Alluxio is an open-source distributed file system that provides data ecosystems a unified data access layer at in-memory speed. Alluxio enables compute engines like Spark, Presto, MapReduce, TensorFlow to transparently access different persistent storage systems (including HDFS, S3) while actively leveraging in-memory cache to accelerate data access. As a result, Alluxio simplifies the development and management of big data and ML workloads with lower cost and better performance. Alluxio has more than 900 contributors and is used by over 100 companies worldwide. Andrew will give an overview of Alluxio’s core concepts, architecture, data flow, and production use cases.
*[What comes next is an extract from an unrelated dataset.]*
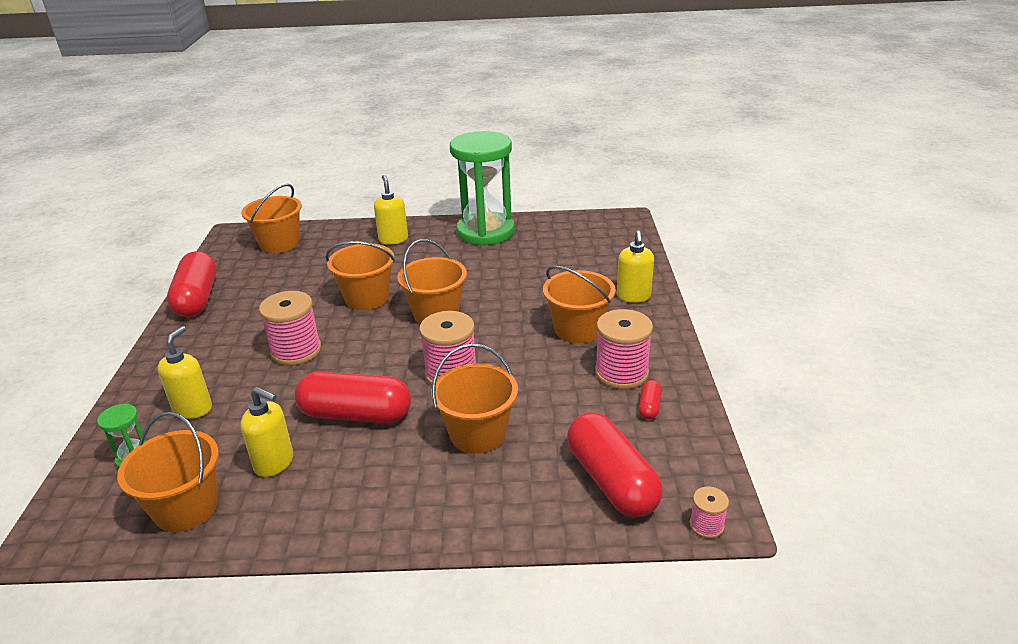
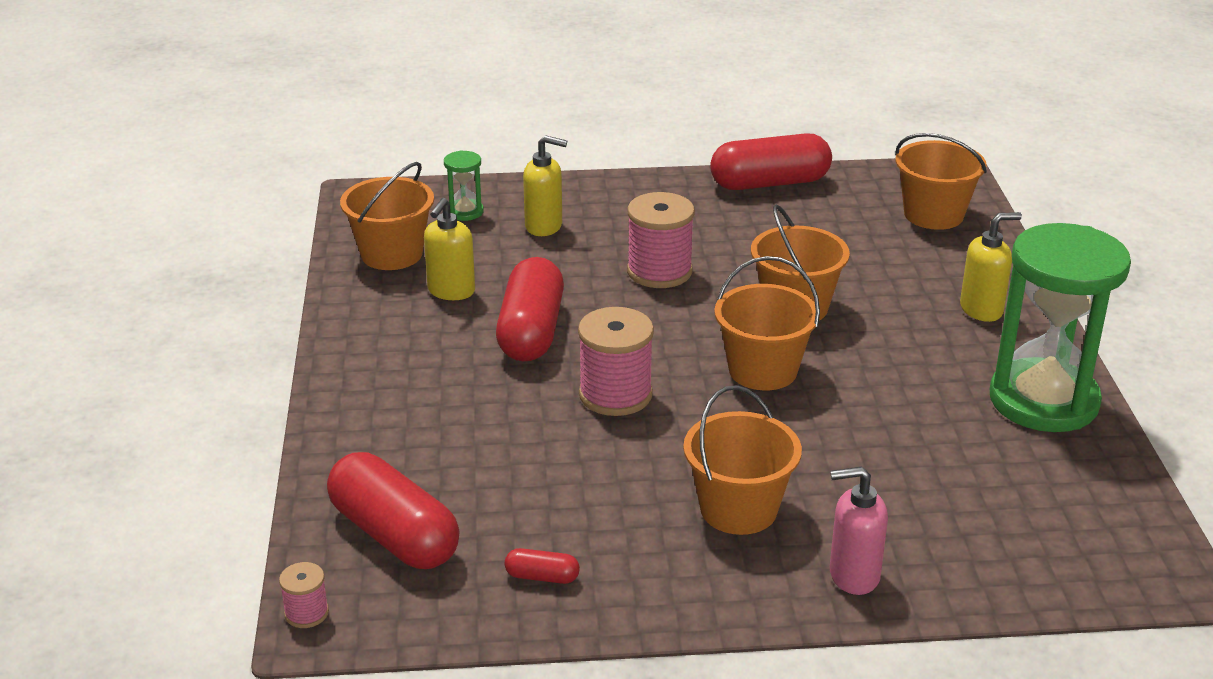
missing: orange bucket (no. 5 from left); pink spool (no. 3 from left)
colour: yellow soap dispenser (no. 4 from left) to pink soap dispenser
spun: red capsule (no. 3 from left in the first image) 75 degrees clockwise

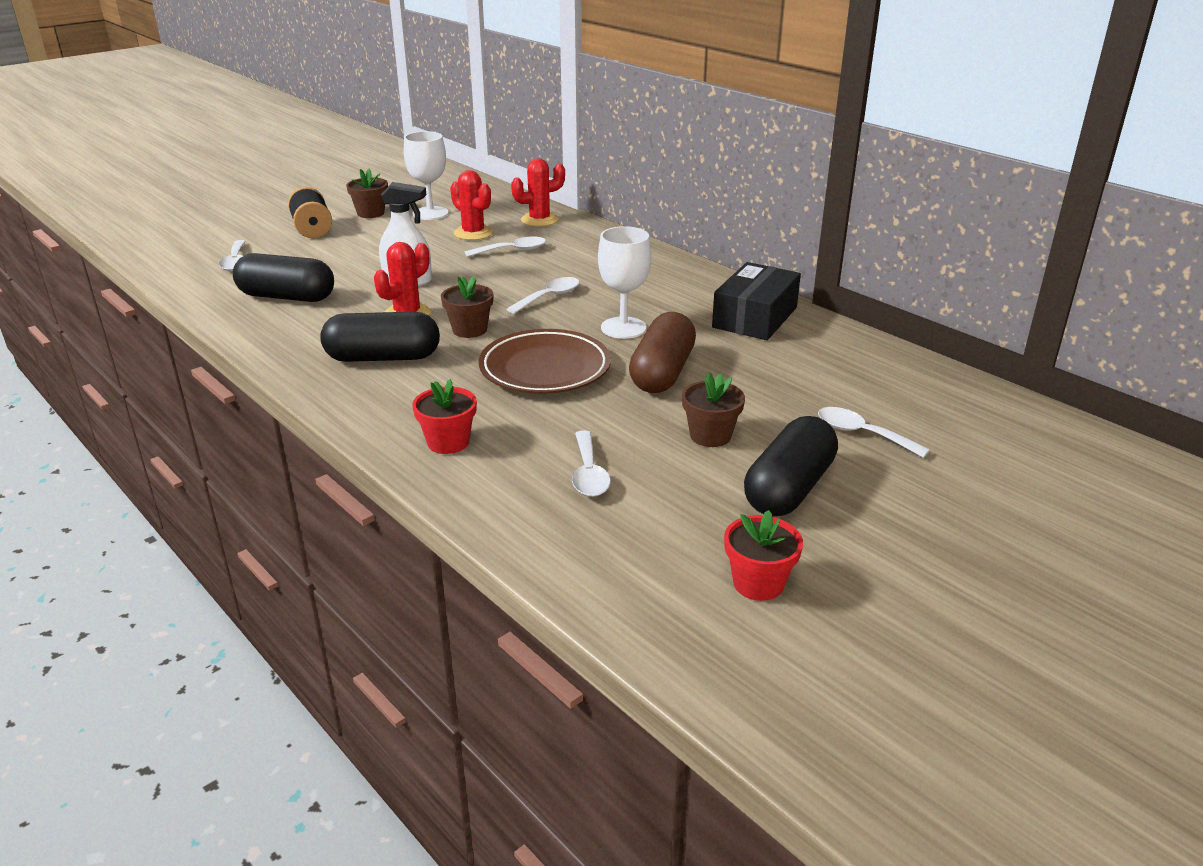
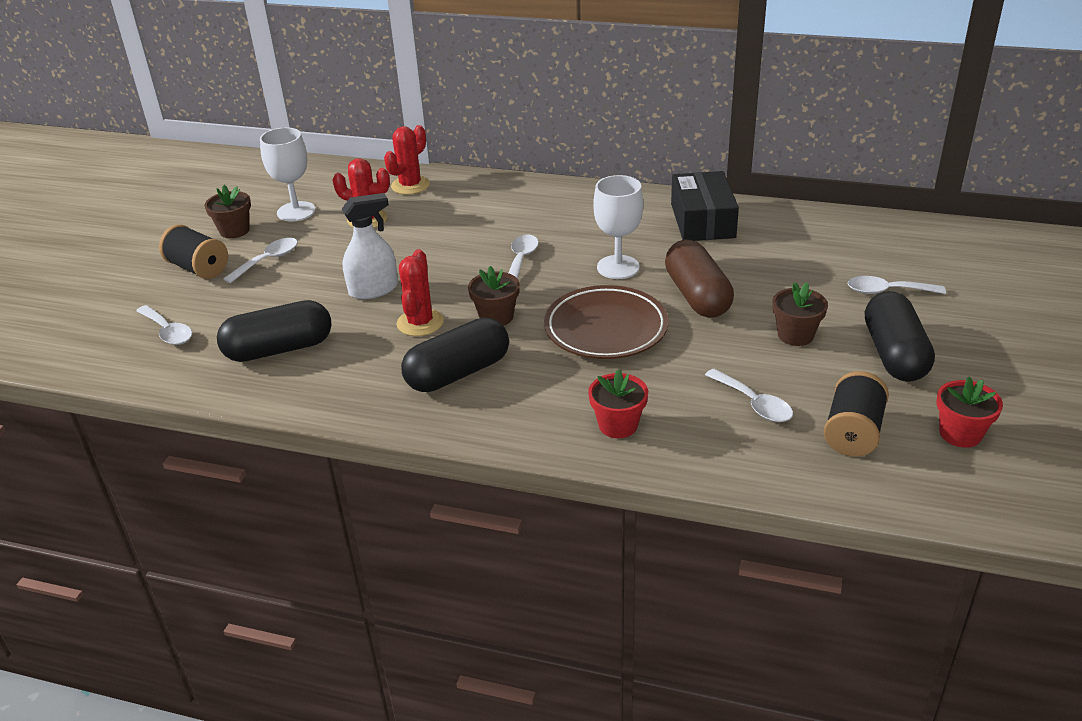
appeared: black spool (no. 2 from left)
relocated: white spoon (no. 2 from left)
Presto + Alluxio + Object Store: Architecture and Use Case
Cloud object storage systems provide different semantics and performance implications compared to HDFS. Applications like Presto cannot benefit from the node-level locality or cross-job caching when reading from the cloud. Deploying Alluxio with Presto to access cloud solves these problems because data will be retrieved and cached in Alluxio instead of the underlying cloud or object storage repeatedly. Bin will present the architecture to combine Presto with Alluxio with use cases from major internet companies like JD.com and NetEase.com, and their lessons learned to operate this architecture at scale.
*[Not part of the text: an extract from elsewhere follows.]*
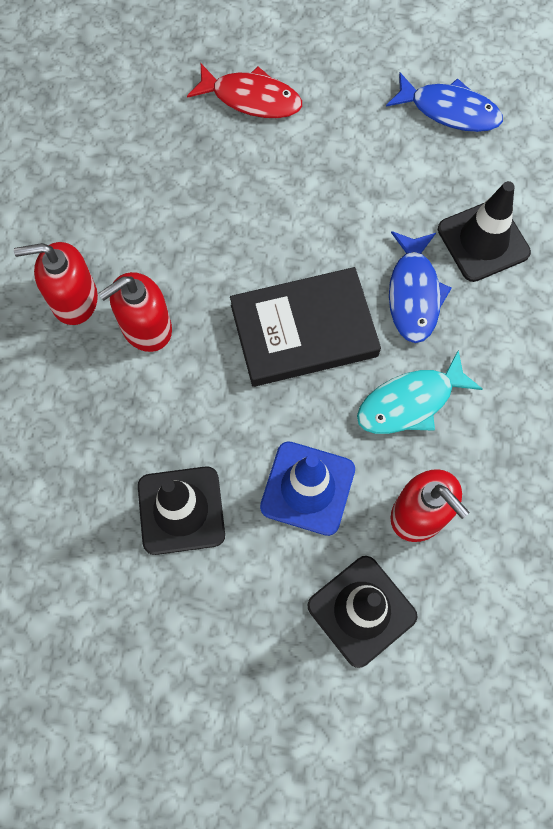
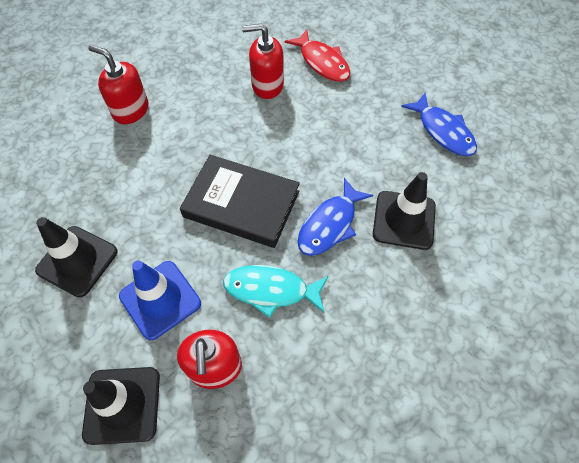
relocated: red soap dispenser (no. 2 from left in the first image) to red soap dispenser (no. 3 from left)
Presto Fast SQL on Anything
Presto, an open source distributed SQL engine, is widely recognized for its low-latency queries, high concurrency, and native ability to query multiple data sources. Proven at scale in a variety of use cases at Airbnb, Comcast, Facebook, FINRA, LinkedIn, Lyft, Netflix, Twitter, and Uber, in the last few years Presto experienced an unprecedented growth in popularity in both on-premises and cloud deployments over Object Stores, HDFS, NoSQL and RDBMS data stores. We will cover the architecture of Presto, its separation of compute and storage, and cloud-readiness. In addition, we will discuss some of the best use cases for Presto, recent advancements in the project such as Cost-Based Optimizer and Geospatial functions as well as the roadmap going forward.